I have also noticed that when I read, even though I don't speak out the words aloud, I seem to be moving my tongue -- just a little, but still.
Then there is another interesting thing I can report: I can read with hearing different voices in my head. That is, I have a thing for languages and a good memory for the voice. I "learn" someone's voice, and then in my head, I can hear my thoughts, or what I read, spoken with this voice (even though I may have never heard that person speak those words).
(I used to listen to some fancy radio shows, esp. German.)
But I see that if the speaker in question was German, for example, and I have only heard him speak German, I cannot read a text in English hearing that speaker's voice in my head. It does not go across languages. -- Or that English sounds with a German accent.
(I wish I could hear what voices you people have -- I feel so lost here, having only the text!)
gendanken 12-09-04, 05:14 PM Cato:
Also, people tend to bite on their tongues (or put them in their cheek) when they are concentrating really hard.

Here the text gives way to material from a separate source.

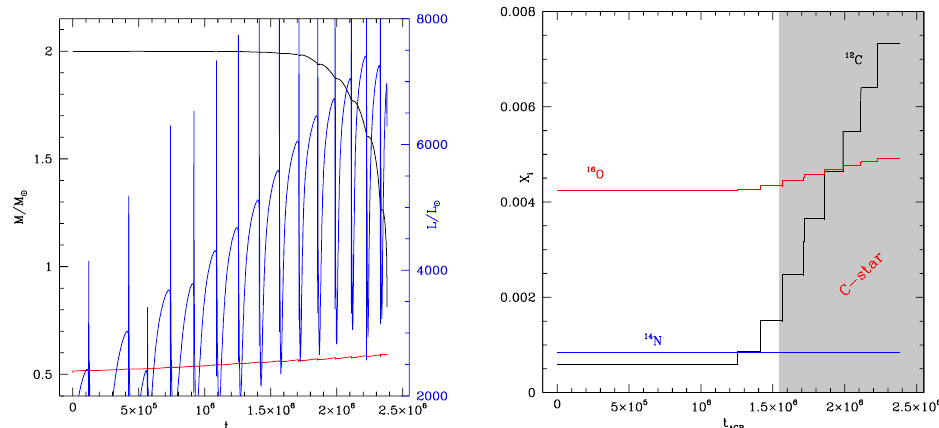
Figure 2. ( Left ) AGB evolution of the total and core mass (black and red lines, scale on the left ) and of the luminosity (blue, scale on the right ) of a 2 M (cid:12) model star of metallicity Z = 8 × 10 − 3 . ( Right ) variation of the surface CNO mass fractions; the grey-shaded area indicates the C-star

Perhaps our thoughts are effected by how we speak, that would explain why dumb blondes all speak the same way. =]
Everything in that head of yours refelcts in your language.
THat's how I know 9 in 10 of you are idiots.
LOL, and LMAO and IMO and :) ;) , KEWWWL!
Kidding.
What the hells' happened to this place anyway?
On topic:
If your mental voice is distracted by your tounge, then its the tounge and the mechanics of reading being concetrated on, not the text.
Maybe this is why so many can "read philosophy" and still not know what its saying.
I find myself only distracted by body odor and noise- my mental voice always remains Celtic.
What is the meaning of this tounge and teh?
Because that way distracted my mental voice and then it took a bunch of rereads to understand those two simple sentences.